• **Bacaan untuk Ditelaah**:
::::

Kiprahnya di dunia kesastrawanan, Abdul Wachid B.S. dalam sejarah kesusastraan Indonesia termasuk dalam “Angkatan 2000”, yaitu suatu generasi angkatan dalam sastra Indonesia yang basis kesusastraannya dibangun pada abad ke-20. Dalam peta kurun waktu ini, Abdul Wachid B.S. termasuk dalam generasi sastrawan tahun 1980-an. Pada generasi tersebut, kepenyairan Abdul Wachid B.S. tumbuh bersama dengan penyair Indonesia lainnya, antara lain D. Zawawi Imron, Afrizal Malna, Ahmadun Yosi Herfanda, Joko Pinurbo, Dorothea Rosa Herliany, Acep Zamzam Noor, Oka Rusmini, Mathori A. Elwa, Jamal D. Rahman, Ahmad Syubbanuddin Alwy, Abidah el-Khalieqy, Hamdy Salad, Soni Farid Maulana, Wiji Thukul, dan diikuti oleh generasi penyair yang lebih muda seperti Otto Sukatno C.R., Amin Wangsitalaja, Kuswaidi Syafi’ie, Evi Idawati, Aning Ayu Kusuma, Raudal Tanjang Banua, dan lainnya.7)

---Estetika dalam Sastra

Sebagai cabang filsafat dan ilmu yang berdiri sendiri, estetika terlepas dari metafisika, logika, etika, dan teologi, terjadi sejak abad ke-18, dan pandangan sebagai ilmu yang berdiri sendiri sebagian masih dipertahankan sampai masa kini. Buku paling awal yang membahas estetika sebagai ilmu tersendiri ialah karya Baumgarten, seorang filsuf rasionalis Jerman, buku itu diberi judul Aesthetica (1950). Kata “aesthetica” diambil dari kata Yunani “aesthesis”, yang artinya pengamatan indera atau sesuatu yang merangsang indera. Dari arti perkataan itu, Baumgarten mengartikan estetika sebagai penge­tahuan yang berkaitan dengan objek yang dapat diamati dan merangsang indera, khususnya karya seni. Dalam perkataan “aesthesis” juga tercakup pengertian sensasi atau reaksi organisme tubuh manusia terhadap rangsangan luar. Begitulah, dalam pengertian tersebut tercakup reaksi perasaan terhadap objek pengamatan inderawi, kecenderungan jiwa manusia terhadap segala sesuatu yang menjadi sasaran.8)

::::

• **Data Hasil Ekstraksi**:
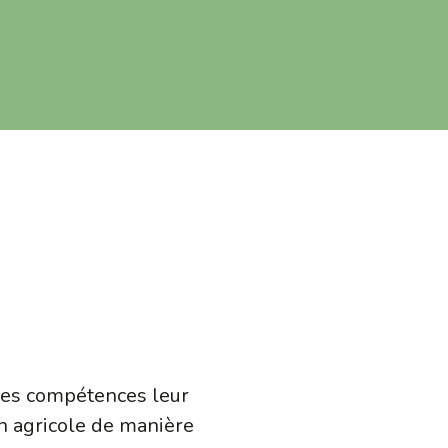
 les compétences leur
on agricole de manière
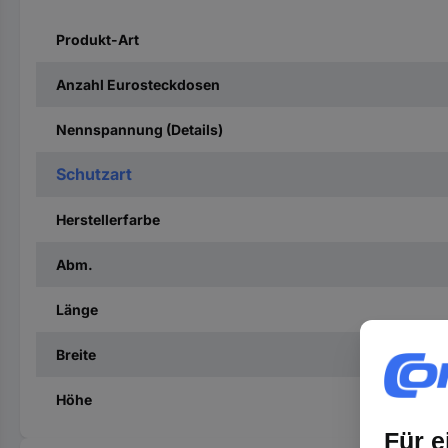
Produkt-Art
Anzahl Eurosteckdosen
Nennspannung (Details)
Schutzart
Herstellerfarbe
Abm.
Länge
Breite
Höhe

::::

• **Yang Perlu Dikerjakan**:
Tolong tentukan apakah tiap pernyataan ini sesuai dengan bacaan untuk ditelaah, lalu jawab ya atau tidak beserta kutipan persis kata-kata penentunya dari bacaan itu. 1. Abdul Wachid B.S. termasuk generasi sastrawan tahun 1980-an. 2. Kata "aesthetica" diambil dari kata Latin. 3. Baumgarten adalah seorang filsuf empiris dari Inggris. Baris-baris data di atas tidak diperlukan.

• **Tugas Selesai**:
1. Ya: "Abdul Wachid B.S. termasuk dalam generasi sastrawan tahun 1980-an"
2. Tidak: "diambil dari kata Yunani “aesthesis”"
3. Tidak: "seorang filsuf rasionalis Jerman"